• Text shown:
------------------------------

Step #3: Gather The Facts, Get The Numbers Your executive résumé must tell the reader what you have done, but in “big picture” snapshots with active words that bring the résumé to life. Compare these two sentences:
“Manage daily activities for real estate portfolio for investment management company and supervise staff members.”
Versus
“Challenged to deliver 15% return on $900 million investment portfolio. Direct and manage all daily activities including ROI maximizations, client relations, loan negotiations, and investment dispositions. Recruit, train, and coach 40 employees.
In three short sentences, the reader is able to capture what the job seeker does, the breadth of the work responsibilities, the challenges, and the overall scope of the desired outcome. Being able to incorporate quantitative facts and figures can really enhance the executive résumé.
Step #4: Accomplishments: The Icing On The Résumé Once you have communicated to the reader what your responsibilities are in a three-to-five line paragraph, it’s time to show how you made a difference. An accomplishment does not always mean you scored $1 million in sales. While more impressive accomplishments relate to revenues and profits, your accomplishments can relate to customers, work productivity, cost reduction, and business expansion as well. Again, if you can quantity or qualify those accomplishments, they add more zest to the final document.
Step #5: Compiling Your Core Competencies In this section of the résumé, you will pull together a list of keywords relevant to your target industry, your direct experience, your leadership capabilities, and your technical/business skills. Incorporating keywords throughout the résumé in addition to the core competency section helps you to “speak” the same language as the hiring company. For assistance with finding the right keywords, visit association websites, talk to contacts in the industry, and research company literature and websites.
Developing a new executive résumé is not an easy task especially if you haven’t prepared one in a long time – just work on it one step at a time.

------------------------------

• Recorded data:
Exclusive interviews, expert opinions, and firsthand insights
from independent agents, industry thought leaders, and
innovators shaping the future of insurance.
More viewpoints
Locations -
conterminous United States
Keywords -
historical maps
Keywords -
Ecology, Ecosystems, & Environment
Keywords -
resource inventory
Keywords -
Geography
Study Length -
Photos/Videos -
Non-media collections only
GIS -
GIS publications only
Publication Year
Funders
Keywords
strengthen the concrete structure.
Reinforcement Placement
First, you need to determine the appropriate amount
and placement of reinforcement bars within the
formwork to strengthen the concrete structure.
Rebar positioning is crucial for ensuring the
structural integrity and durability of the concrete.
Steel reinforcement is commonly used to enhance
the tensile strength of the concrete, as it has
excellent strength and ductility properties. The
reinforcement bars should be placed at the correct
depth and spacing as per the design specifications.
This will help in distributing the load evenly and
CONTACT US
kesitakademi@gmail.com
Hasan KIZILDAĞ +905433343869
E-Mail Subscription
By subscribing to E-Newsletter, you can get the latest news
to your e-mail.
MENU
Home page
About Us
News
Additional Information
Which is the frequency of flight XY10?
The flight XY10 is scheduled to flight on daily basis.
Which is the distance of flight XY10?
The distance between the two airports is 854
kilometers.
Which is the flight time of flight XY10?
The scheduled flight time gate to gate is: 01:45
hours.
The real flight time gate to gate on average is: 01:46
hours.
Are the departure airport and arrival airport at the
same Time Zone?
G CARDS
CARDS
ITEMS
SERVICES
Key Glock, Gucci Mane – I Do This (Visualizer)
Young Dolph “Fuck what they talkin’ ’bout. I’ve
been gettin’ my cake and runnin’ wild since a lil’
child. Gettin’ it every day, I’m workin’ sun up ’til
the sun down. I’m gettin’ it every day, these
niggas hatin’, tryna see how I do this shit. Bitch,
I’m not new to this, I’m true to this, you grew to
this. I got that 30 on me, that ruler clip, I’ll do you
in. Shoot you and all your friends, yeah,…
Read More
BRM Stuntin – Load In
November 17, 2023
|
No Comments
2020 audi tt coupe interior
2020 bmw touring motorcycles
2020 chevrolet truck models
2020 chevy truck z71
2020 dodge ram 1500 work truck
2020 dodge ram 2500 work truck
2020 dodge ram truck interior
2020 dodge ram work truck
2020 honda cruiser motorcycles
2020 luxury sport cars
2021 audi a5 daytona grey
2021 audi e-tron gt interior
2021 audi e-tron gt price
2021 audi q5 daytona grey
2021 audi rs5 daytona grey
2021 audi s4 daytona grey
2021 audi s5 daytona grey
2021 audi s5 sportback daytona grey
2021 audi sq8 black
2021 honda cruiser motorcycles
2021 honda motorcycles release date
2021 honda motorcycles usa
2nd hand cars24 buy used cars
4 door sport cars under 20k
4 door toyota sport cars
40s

------------------------------

• Directions:
A. Rewrite the résumé text's paragraph beginning "Step #5: Compiling Your Core Competencies" as a brief bulleted list, keeping its main facts.
B. Display every line of the listing that contains the word "Which".
The résumé text and the listing are unrelated to each other.

• Exercise solutions:
A.
- Core competencies section: list keywords relevant to your target industry, direct experience, leadership capabilities, and technical/business skills.
- Use keywords throughout the résumé as well as in this section, so that you "speak" the hiring company's language.
- To find the right keywords, visit association websites, talk to industry contacts, and research company literature and websites.

B.
Which is the frequency of flight XY10?
Which is the distance of flight XY10?
Which is the flight time of flight XY10?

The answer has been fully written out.